J Hosp Med. 2014 May 14;

Authors: Tyler A, Boyer A, Martin S, Neiman J, Bakel LA, Brittan M

BACKGROUND: With increasingly complex pediatric inpatients, efficient and effective hospital discharge requires optimal interdisciplinary care coordination and communication. We describe the development of a discharge readiness report (DRR) for the electronic health record (EHR), an integrated summary of discharge-related information organized into a highly visible and easily accessible report.
METHODS: We used interviews and process mapping to understand the roles of all disciplines involved in discharge planning and identified key drivers affecting our aim of designing a discharge tool in the EHR. Based on identified key drivers, we designed the DRR and made changes to the report using rapid improvement cycles. The final report includes information necessary for discharge planning organized into 4 domains: potential barriers to discharge, transitional care, home care, and discharge criteria.
RESULTS: The DRR was activated in June 2012. As planned, the final product incorporated previously existing discharge-related information from within the EHR, organized into 1 report.
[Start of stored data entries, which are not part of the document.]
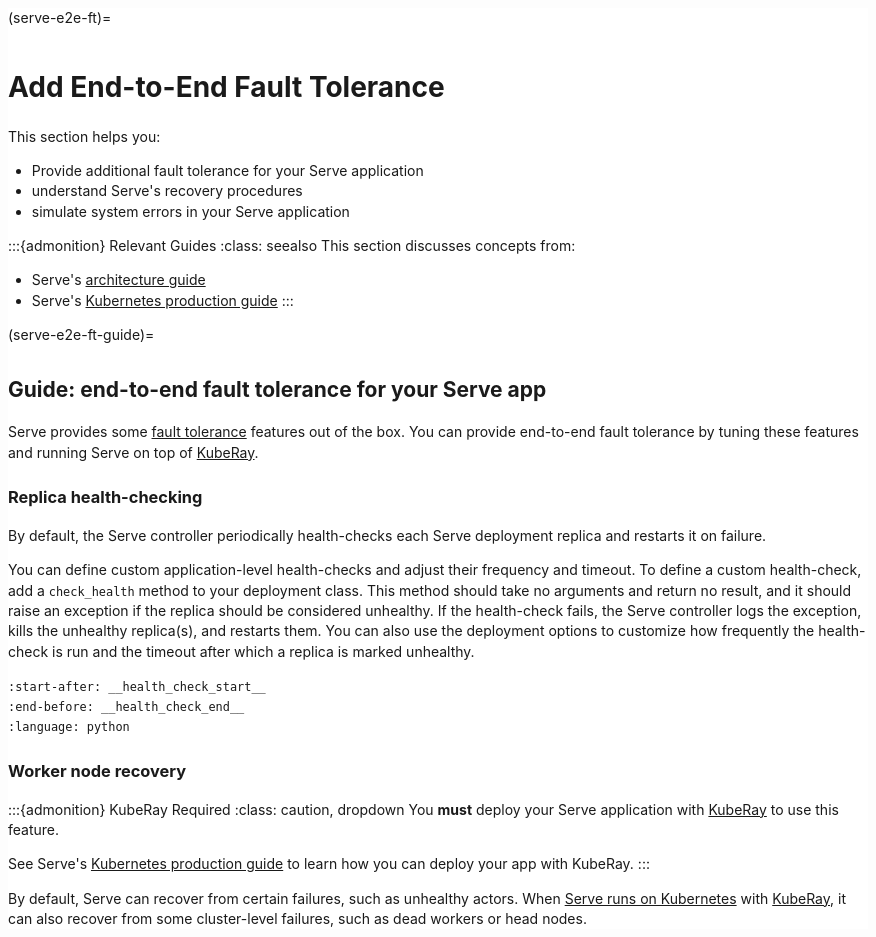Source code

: (serve-e2e-ft)=
# Add End-to-End Fault Tolerance

This section helps you:

* Provide additional fault tolerance for your Serve application
* understand Serve's recovery procedures
* simulate system errors in your Serve application

:::{admonition} Relevant Guides
:class: seealso
This section discusses concepts from:
* Serve's [architecture guide](serve-architecture)
* Serve's [Kubernetes production guide](serve-in-production-kubernetes)
:::

(serve-e2e-ft-guide)=
## Guide: end-to-end fault tolerance for your Serve app

Serve provides some [fault tolerance](serve-ft-detail) features out of the box. You can provide end-to-end fault tolerance by tuning these features and running Serve on top of [KubeRay].

### Replica health-checking

By default, the Serve controller periodically health-checks each Serve deployment replica and restarts it on failure.

You can define custom application-level health-checks and adjust their frequency and timeout.
To define a custom health-check, add a `check_health` method to your deployment class.
This method should take no arguments and return no result, and it should raise an exception if the replica should be considered unhealthy.
If the health-check fails, the Serve controller logs the exception, kills the unhealthy replica(s), and restarts them.
You can also use the deployment options to customize how frequently the health-check is run and the timeout after which a replica is marked unhealthy.

```{literalinclude} ../doc_code/fault_tolerance/replica_health_check.py
:start-after: __health_check_start__
:end-before: __health_check_end__
:language: python
```

### Worker node recovery

:::{admonition} KubeRay Required
:class: caution, dropdown
You **must** deploy your Serve application with [KubeRay] to use this feature.

See Serve's [Kubernetes production guide](serve-in-production-kubernetes) to learn how you can deploy your app with KubeRay.
:::

By default, Serve can recover from certain failures, such as unhealthy actors. When [Serve runs on Kubernetes](serve-in-production-kubernetes) with [KubeRay], it can also recover from some cluster-level failures, such as dead workers or head nodes.


[KubeRay]: kuberay-index
[external storage namespace]: kuberay-external-storage-namespace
Shortly after its introduction, the DRR was included in daily care coordination rounds (CCRs) for medical and medical subspecialty patients. End users found the report to be completely populated and accurate. We measured time to completion of CCRs and found no difference between duration of CCRs pre- and postuse of the DRR.
CONCLUSIONS: Given widespread adoption, EHRs should be optimized to improve healthcare delivery. A discharge planning tool in the EHR may improve the efficiency and effectiveness of care transitions by allowing for proactive discharge planning and improved interdisciplinary communication. Journal of Hospital Medicine 2014. © 2014 Society of Hospital Medicine.